3. The display panel of claim 2, wherein the first thin film transistor and the thin film transistor are disposed on a same side of the substrate body.

4. The display panel of claim 2, wherein the first thin film transistor or the second thin film transistor comprises:

a spacer layer attached to a bottom and an inner sidewall of the trench, or attached to the surface of the substrate body;

a buffer layer disposed over a surface of the spacer layer on a side away from the substrate;

an active layer disposed over a surface of the buffer layer on a side away from the barrier layer;

a first gate insulating layer disposed over a surface of the active layer and the buffer layer on a side away from the barrier layer;

a first gate layer disposed over a surface of the first gate insulating layer on a side away from the buffer layer and disposed opposite to the active layer;

a second gate insulating layer disposed over a surface of the first gate layer and the first gate insulating layer on a side away from the buffer layer;

a second gate layer disposed over a surface of the second gate insulating layer away from the first gate insulating layer and disposed opposite to the first gate layer;

a first dielectric layer disposed over a surface of the second gate layer and the second gate insulating layer on a side away from the first gate insulating layer; and

a second dielectric layer disposed over a surface of the first dielectric layer on a side away from the second gate insulating layer.

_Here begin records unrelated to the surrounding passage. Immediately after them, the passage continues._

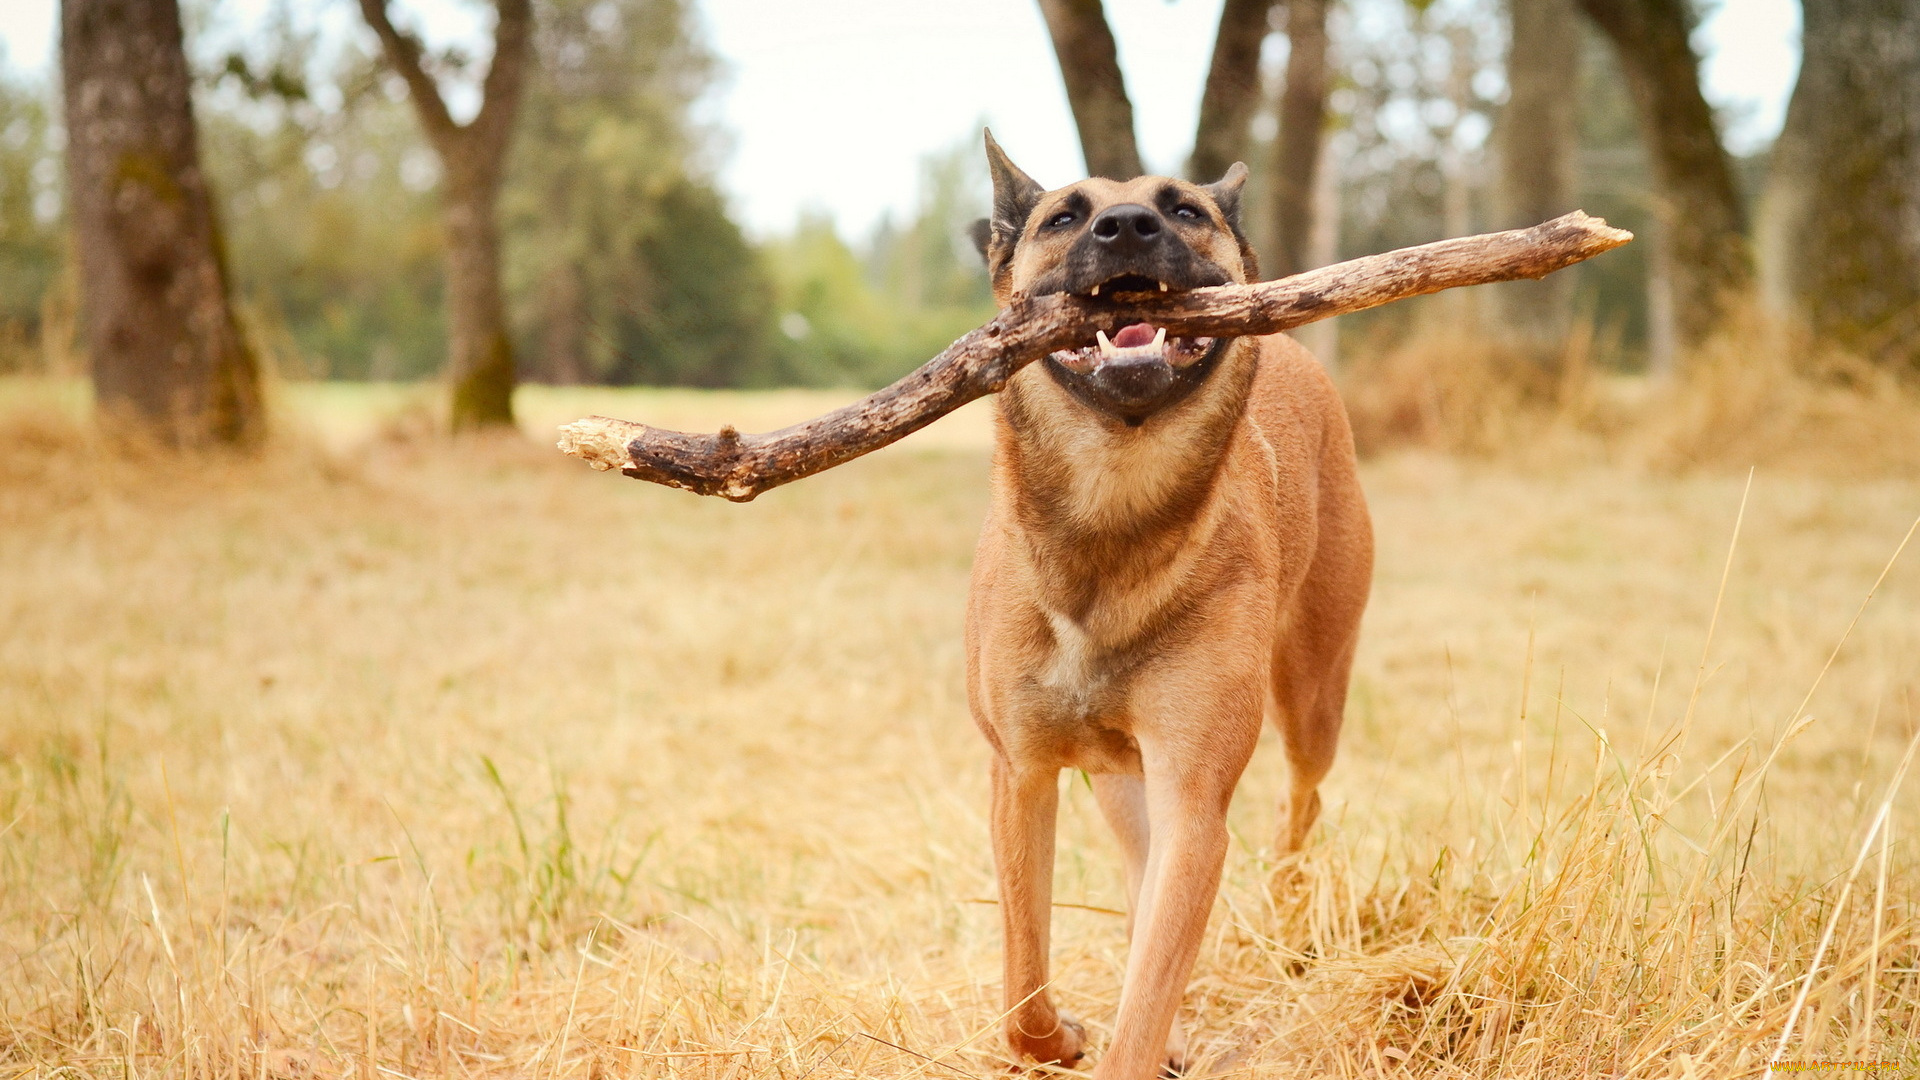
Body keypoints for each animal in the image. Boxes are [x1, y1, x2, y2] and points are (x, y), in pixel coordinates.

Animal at [967, 130, 1374, 1068]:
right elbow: (1023, 986)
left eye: (1184, 209)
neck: (1112, 514)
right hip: (1124, 778)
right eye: (1063, 217)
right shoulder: (1023, 775)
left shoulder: (1194, 797)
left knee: (1303, 800)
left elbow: (1148, 987)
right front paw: (1060, 1037)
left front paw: (1124, 1041)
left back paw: (1290, 919)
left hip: (1311, 693)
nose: (1126, 227)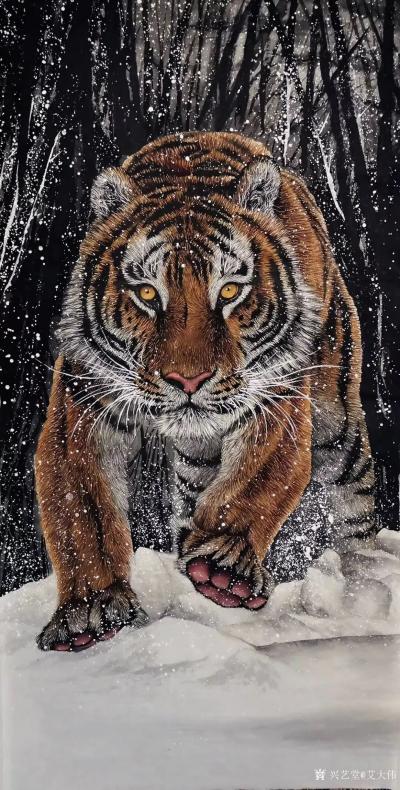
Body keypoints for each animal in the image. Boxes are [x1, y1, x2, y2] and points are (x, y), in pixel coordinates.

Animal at [35, 131, 376, 652]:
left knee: (354, 499)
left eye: (231, 291)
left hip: (336, 423)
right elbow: (82, 512)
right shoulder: (84, 407)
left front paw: (223, 567)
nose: (188, 381)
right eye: (148, 294)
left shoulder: (276, 396)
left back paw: (360, 580)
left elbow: (258, 480)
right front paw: (91, 609)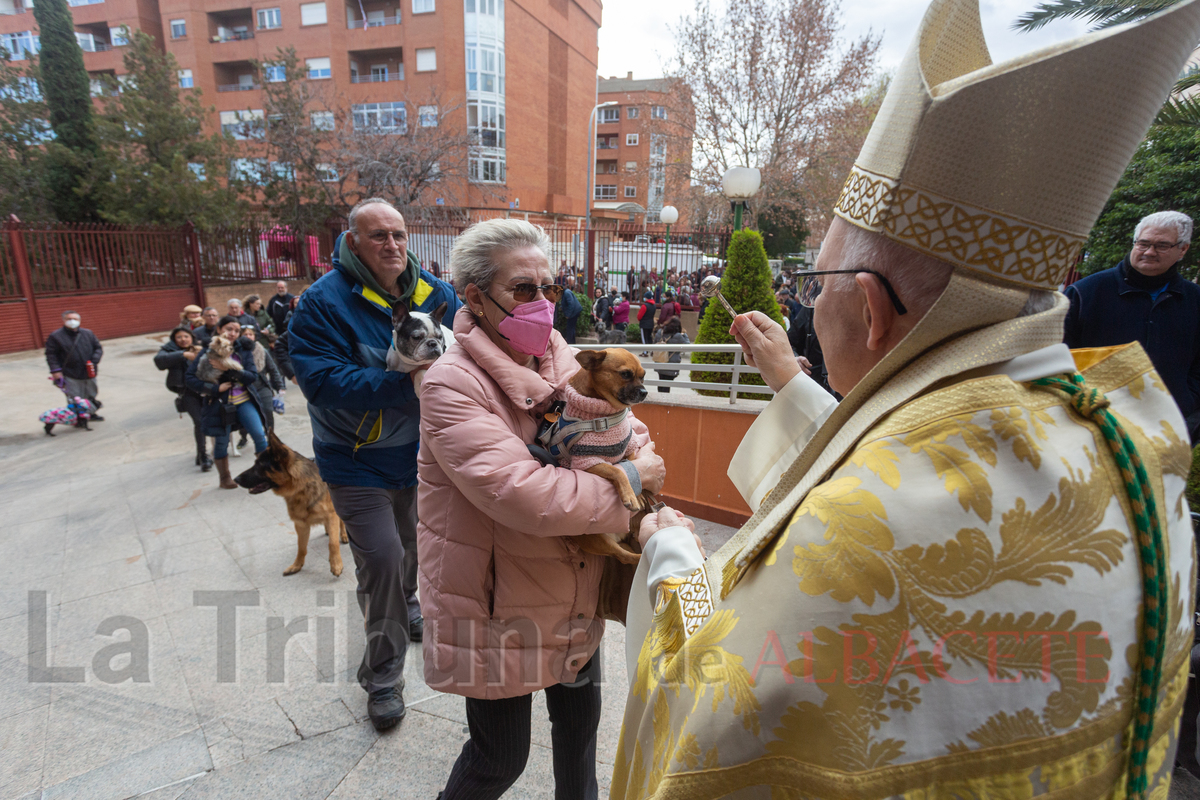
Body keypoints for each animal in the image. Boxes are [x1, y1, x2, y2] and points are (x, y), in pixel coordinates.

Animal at [234, 431, 348, 575]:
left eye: (259, 465)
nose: (235, 479)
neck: (301, 488)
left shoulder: (331, 515)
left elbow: (332, 543)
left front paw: (336, 564)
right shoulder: (300, 524)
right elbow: (301, 547)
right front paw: (297, 565)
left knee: (342, 522)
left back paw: (344, 535)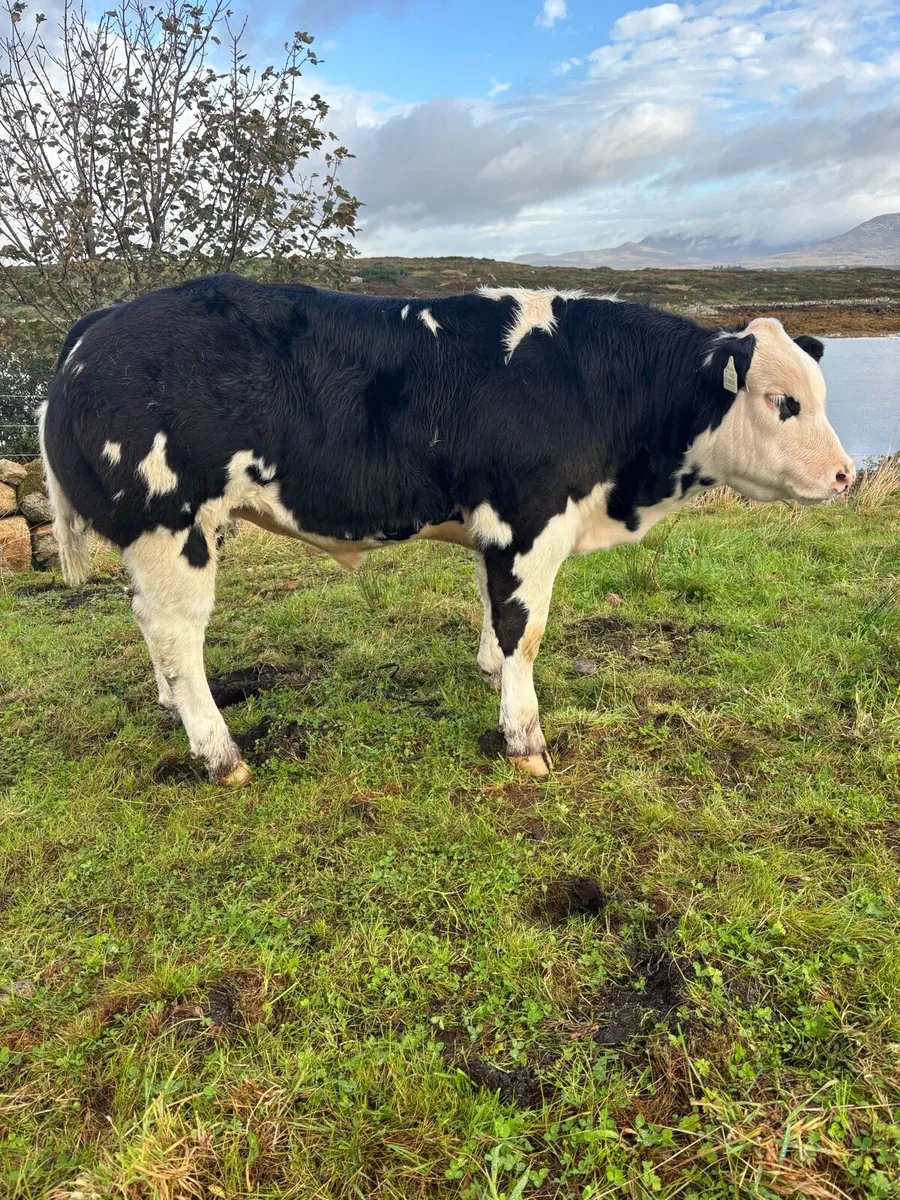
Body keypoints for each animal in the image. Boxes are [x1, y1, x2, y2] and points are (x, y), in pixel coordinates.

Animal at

5. The display panel of claim 4, wherein the first thin film transistor or the second thin film transistor further comprises:

a source drain layer disposed over a surface of the second dielectric layer on a side away from the first dielectric layer, passing through the second dielectric layer, the first dielectric layer, the second gate insulating layer, and the first gate insulating layer to connect the active layer.

6. The display panel of claim 5, further comprising:

a planarization layer disposed over a surface of the first thin film transistor or the second thin film transistor away from the substrate;

an anode layer disposed over a surface of the planarization layer away from the thin film transistor or the thin film transistor, and is connected to the source and drain layer through the planarization layer;

a pixel defining layer disposed over a surface of the anode layer and the planarization layer away from the first thin film transistor or the second thin film transistor;

a through hole penetrating the pixel defining layer and disposed opposite to the anode layer; and

a spacer disposed over a surface of the pixel defining layer on a side away from the planarization layer.

7. The display panel of claim 6, wherein the through hole comprises:

a first through hole disposed opposite to the first thin film transistor;

a second through hole disposed opposite to the second thin film transistor; and

the first through hole is spaced from the second through hole.

8. A method for fabricating a display panel, comprising the steps of:

a substrate providing step of providing a substrate comprising a substrate body;

a substrate etching step of etching the substrate body to form a trench, the trench being recessed below a surface of a side of the substrate body; and

a thin film transistor fabricating step of fabricating a thin film transistor at the trench, a portion of which is disposed inside the trench.

9. The method of fabricating a display panel of claim 8, wherein the substrate etching step comprises:

a photoresist coating step of coating a layer of photoresist over an upper surface of the substrate body;

an exposure step of performing an exposure process over the upper surface of the photoresist to form a trench; and

a photoresist removal step to remove the photoresist.

10. The method of fabricating a display panel of claim 8, wherein the thin film transistor fabricating step comprises:

a barrier layer fabricating step of fabricating a barrier layer on the bottom and inner sidewalls of the trench and an upper surface of the substrate body;

a buffer layer fabricating step of fabricating a buffer layer over an upper surface of the barrier layer; and

an active layer fabricating step of fabricating an active layer over the buffer layer in the trench and an upper surface of the buffer layer over the substrate body.